• SELECTED EXCERPT
════════════════════

Friday, January 24, 2014

SIMD-ifying Google Code Jam "Shop Credit" puzzle - Part 2

Continuing where I left off last time...

I said I was going to try and SIMD-ify my work.  I'm going to do that, but I'm also going to break the cardinal rule of optimization and not optimize the thing that is most important.  Instead, I will invest unnecessary time in the min/max determination loop:

1. Scalar Version

The 'normal' code that will produce scalar ASM is as simple as can be...

    int min = data[0];
    int max = data[0];

    for (int i = 0; i < sz; i++) {
        min = data[i] < min ? data[i] : min;
        max = data[i] > max ? data[i] : max;
    }  

Let's look at the (scalar) ASM for this loop.  This is the Intel Compiler (ICC) ASM, though the G++ output is almost the same.

..B1.28:                  
  lea    (%rdx,%rdx), %esi    # compute offset for 'data[i]' 
                              #  (cute way to do %rdx*2)
  incl   %edx                 # incr loop counter
  movslq %esi, %rsi           # 'promote' offset
  movl   (%rbx,%rsi,4), %edi  # load data[i]
  cmpl   %r15d, %edi          # compare data[i] to min...

════════════════════

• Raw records
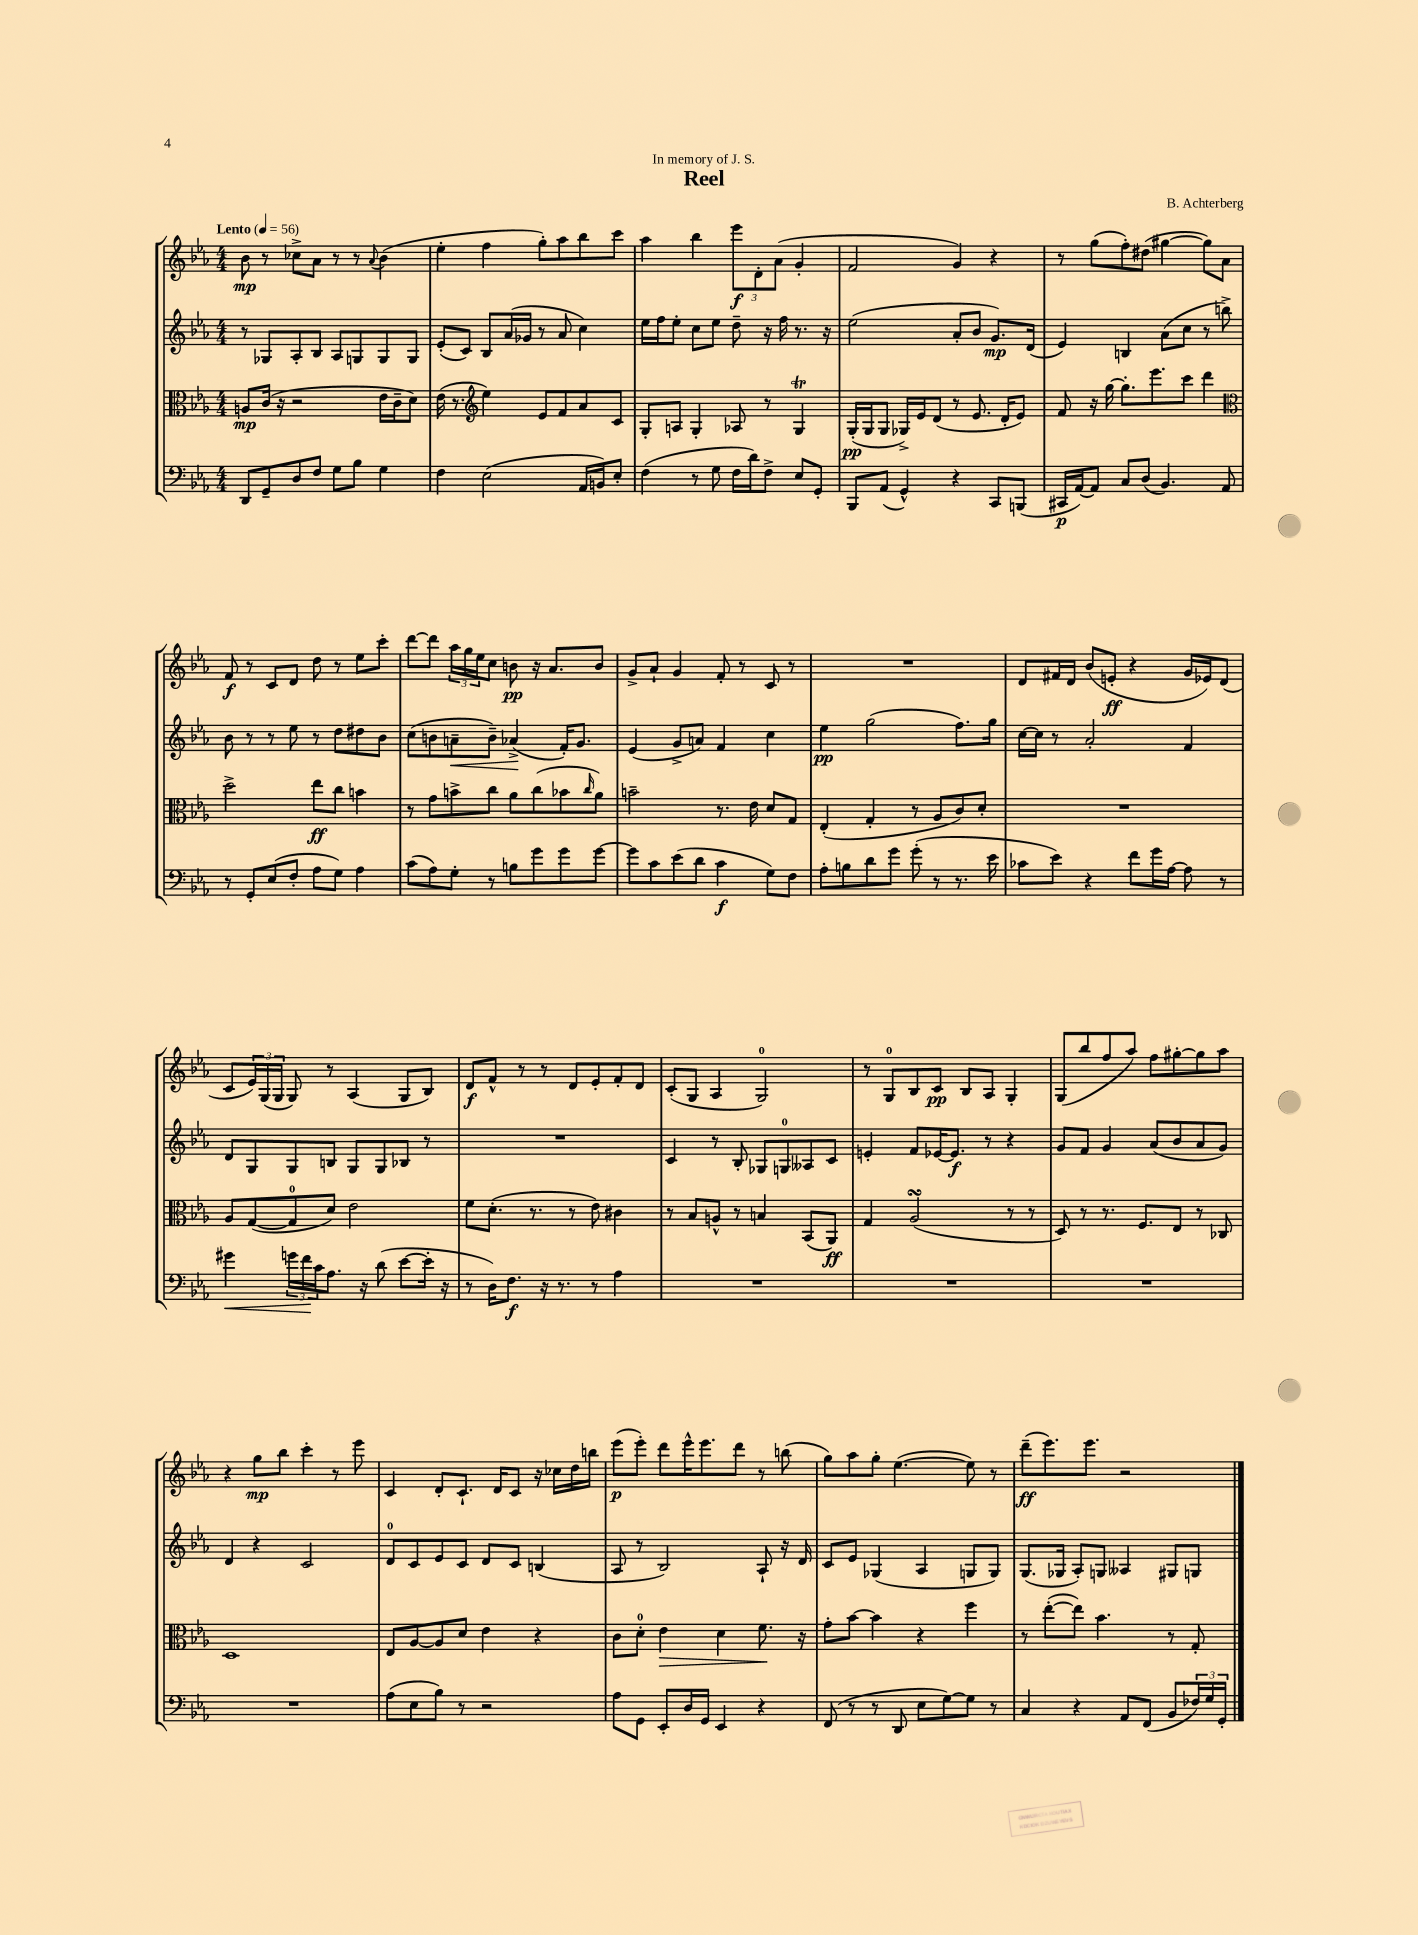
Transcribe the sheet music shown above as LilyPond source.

\header { title = "Reel" composer = "B. Achterberg" dedication = "In memory of J. S." }
<<
\new StaffGroup <<
\new Staff = "s0" {
    \clef treble \key ees \major \numericTimeSignature \time 4/4 \tempo "Lento" 4 = 56
    bes'8\mp r8 ces''8-> aes'8 r8 r8 \appoggiatura { aes'8 } bes'4( |
    ees''4-. f''4 g''8-.) aes''8 bes''8 c'''8 |
    aes''4 bes''4 \tuplet 3/2 { ees'''8\f d'8-. aes'8( } g'4-. |
    f'2 g'4) r4 |
    r8 g''8( f''8-.) dis''8( gis''4~ gis''8) aes'8 |
    f'8\f r8 c'8 d'8 d''8 r8 ees''8 c'''8-. |
    d'''8~ d'''8 \tuplet 3/2 { aes''16 g''16 ees''16 } c''8 b'8\pp r16 aes'8. b'8 |
    g'8-> aes'8-! g'4 f'8-. r8 c'8 r8 |
    R1 |
    d'8 fis'16 d'16 bes'8( e'8-.\ff r4 g'16 ees'16) d'8( |
    c'8 \tuplet 3/2 { ees'16) g16( g16 } g8) r8 aes4( g8 bes8) |
    d'8\f f'8-^ r8 r8 d'8 ees'8-. f'8-. d'8 |
    c'8-.( g8 aes4 g2-0) |
    r8 g8-0 bes8 c'8\pp bes8 aes8 g4-. |
    g8( bes''8 f''8 aes''8) f''8 gis''8~-. gis''8 aes''8 |
    r4 g''8\mp bes''8 c'''4-. r8 ees'''8 |
    c'4 d'8-. c'8.-! d'16 c'8 r16 ces''16 d''16 b''16 |
    ees'''8\p( ees'''8-.) d'''8 ees'''16-^ ees'''8. d'''8 r8 b''8( |
    g''8) aes''8 g''8-. ees''4.~( ees''8) r8 |
    d'''8--\ff( ees'''8.) ees'''8. r2 \bar "|." |
}
\new Staff = "s1" {
    \clef treble \key ees \major \numericTimeSignature \time 4/4
    r8 ges8 aes8-. bes8 aes8 g8 g8 g8 |
    ees'8-.( c'8) bes8 aes'16( ges'16 r8 aes'8 c''4) |
    ees''16 f''16 ees''8-. c''8 ees''8 d''8-- r16 f''16 r8. r16 |
    ees''2( aes'8-. bes'8 g'8.\mp) d'16( |
    ees'4) b4 aes'8( c''8 r8 b''8->) |
    bes'8 r8 r8 ees''8 r8 d''8 dis''8 bes'8 |
    c''8( b'8 a'8--\< b'8--) aes'4->\!( f'16-.) g'8. |
    ees'4( g'8-> a'8) f'4 c''4 |
    ees''4\pp g''2( f''8.) g''16 |
    c''16~ c''16 r8 aes'2-. f'4 |
    d'8 g8 g8 b8 g8 g8 bes8 r8 |
    R1 |
    c'4 r8 bes8-. ges8 g8-0 aeses8 c'8 |
    e'4-. f'8 ees'16~ ees'8.\f r8 r4 |
    g'8 f'8 g'4 aes'8( bes'8 aes'8 g'8) |
    d'4 r4 c'2 |
    d'8-0 c'8 ees'8 c'8 d'8 c'8 b4( |
    aes8 r8 bes2) aes8-! r16 d'16 |
    c'8 ees'8 ges4( aes4 g8 g8) |
    g8.( ges16 aes8-.) g8 aeses4 gis8 g8 \bar "|." |
}
\new Staff = "s2" {
    \clef alto \key ees \major \numericTimeSignature \time 4/4
    a8\mp c'16( r16 r2 ees'16 c'16-- d'8) |
    ees'16( r8. \clef treble ees''4) ees'8 f'8 aes'8 c'8 |
    g8-. a8 g4-. aes8 r8 g4\trill |
    g16-.\pp( g16 g8 ges16->) ees'16 d'8( r8 ees'8. d'16-. ees'8) |
    f'8 r16 g''16~ g''8.-. ees'''8. c'''8 d'''4 |
    \clef alto d''2-> ees''8\ff c''8 b'4 |
    r8 g'8 b'8-> c''8 aes'8 c''8( bes'8 \grace { c''16 } aes'8) |
    b'2-- r8. ees'16 d'8 g8 |
    ees4-.( g4-. r8 aes8 c'8) d'8-. |
    R1 |
    aes8 g8~( g8-0 d'8) ees'2 |
    f'8 d'8.-.( r8. r8 ees'8) cis'4 |
    r8 bes8 a8-^ r8 b4 bes,8( aes,8\ff) |
    g4 aes2\turn( r8 r8 |
    d8) r8 r8. f8. ees8 r8 ces8 |
    d1 |
    ees8 aes8~ aes8 d'8 ees'4 r4 |
    c'8 d'8-0-. ees'4\> d'4 f'8.\! r16 |
    g'8-. bes'8~ bes'4 r4 f''4 |
    r8 ees''8~-.( ees''8) bes'4. r8 g8-. \bar "|." |
}
\new Staff = "s3" {
    \clef bass \key ees \major \numericTimeSignature \time 4/4
    d,8 g,8-- d8 f8 g8 bes8 g4 |
    f4 ees2( aes,16 b,16) ees8-. |
    f4( r8 g8 f16 d'16) f8-> ees8 g,8-. |
    bes,,8 aes,8( g,4-^) r4 c,8 b,,8( |
    cis,16\p aes,16~) aes,8 c8 d8( bes,4.) aes,8 |
    r8 g,8-. ees8( f8-. aes8 g8) aes4 |
    c'8( aes8) g8-. r8 b8 g'8 g'8 g'8~ |
    g'8 c'8 ees'8( d'8 c'4\f g8) f8 |
    aes8-. b8 d'8 g'8 g'8-.( r8 r8. ees'16 |
    ces'8 ees'8) r4 f'8 g'16 aes16~ aes8 r8 |
    gis'4\< \tuplet 3/2 { g'16 f'16\! c'16 } aes8. r16 d'8( ees'8~ ees'16-. r16 |
    r8 d16) f8.\f r16 r8. r8 aes4 |
    R1 |
    R1 |
    R1 |
    R1 |
    aes8( ees8 bes8) r8 r2 |
    aes8 g,8 ees,8-. d16 g,16 ees,4 r4 |
    f,8( r8 r8 d,8 ees8 g8~) g8 r8 |
    c4 r4 aes,8 f,8( bes,8 \tuplet 3/2 { fes16) g16 g,16-. } \bar "|." |
}
>>
>>
\layout { \context { \Score \remove "Bar_number_engraver" } }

════════════════════

• TASK REQUIREMENTS
a. In the post about SIMD-ifying the Shop Credit puzzle, which compiler produced the assembly shown for the min/max loop?
b. Convert the lines of the listing from the line containing "memory of J." through the line containing "c''16~ c''16 r8 aes'2-. f'4 |" into a JSON list of strings, one string per line, with blank lines left out. Include only those lines.

• ANSWERS
a. The Intel Compiler (ICC) produced it.

b.
[
  "\\header { title = \"Reel\" composer = \"B. Achterberg\" dedication = \"In memory of J. S.\" }",
  "<<",
  "\\new StaffGroup <<",
  "\\new Staff = \"s0\" {",
  "    \\clef treble \\key ees \\major \\numericTimeSignature \\time 4/4 \\tempo \"Lento\" 4 = 56",
  "    bes'8\\mp r8 ces''8-> aes'8 r8 r8 \\appoggiatura { aes'8 } bes'4( |",
  "    ees''4-. f''4 g''8-.) aes''8 bes''8 c'''8 |",
  "    aes''4 bes''4 \\tuplet 3/2 { ees'''8\\f d'8-. aes'8( } g'4-. |",
  "    f'2 g'4) r4 |",
  "    r8 g''8( f''8-.) dis''8( gis''4~ gis''8) aes'8 |",
  "    f'8\\f r8 c'8 d'8 d''8 r8 ees''8 c'''8-. |",
  "    d'''8~ d'''8 \\tuplet 3/2 { aes''16 g''16 ees''16 } c''8 b'8\\pp r16 aes'8. b'8 |",
  "    g'8-> aes'8-! g'4 f'8-. r8 c'8 r8 |",
  "    R1 |",
  "    d'8 fis'16 d'16 bes'8( e'8-.\\ff r4 g'16 ees'16) d'8( |",
  "    c'8 \\tuplet 3/2 { ees'16) g16( g16 } g8) r8 aes4( g8 bes8) |",
  "    d'8\\f f'8-^ r8 r8 d'8 ees'8-. f'8-. d'8 |",
  "    c'8-.( g8 aes4 g2-0) |",
  "    r8 g8-0 bes8 c'8\\pp bes8 aes8 g4-. |",
  "    g8( bes''8 f''8 aes''8) f''8 gis''8~-. gis''8 aes''8 |",
  "    r4 g''8\\mp bes''8 c'''4-. r8 ees'''8 |",
  "    c'4 d'8-. c'8.-! d'16 c'8 r16 ces''16 d''16 b''16 |",
  "    ees'''8\\p( ees'''8-.) d'''8 ees'''16-^ ees'''8. d'''8 r8 b''8( |",
  "    g''8) aes''8 g''8-. ees''4.~( ees''8) r8 |",
  "    d'''8--\\ff( ees'''8.) ees'''8. r2 \\bar \"|.\" |",
  "}",
  "\\new Staff = \"s1\" {",
  "    \\clef treble \\key ees \\major \\numericTimeSignature \\time 4/4",
  "    r8 ges8 aes8-. bes8 aes8 g8 g8 g8 |",
  "    ees'8-.( c'8) bes8 aes'16( ges'16 r8 aes'8 c''4) |",
  "    ees''16 f''16 ees''8-. c''8 ees''8 d''8-- r16 f''16 r8. r16 |",
  "    ees''2( aes'8-. bes'8 g'8.\\mp) d'16( |",
  "    ees'4) b4 aes'8( c''8 r8 b''8->) |",
  "    bes'8 r8 r8 ees''8 r8 d''8 dis''8 bes'8 |",
  "    c''8( b'8 a'8--\\< b'8--) aes'4->\\!( f'16-.) g'8. |",
  "    ees'4( g'8-> a'8) f'4 c''4 |",
  "    ees''4\\pp g''2( f''8.) g''16 |",
  "    c''16~ c''16 r8 aes'2-. f'4 |"
]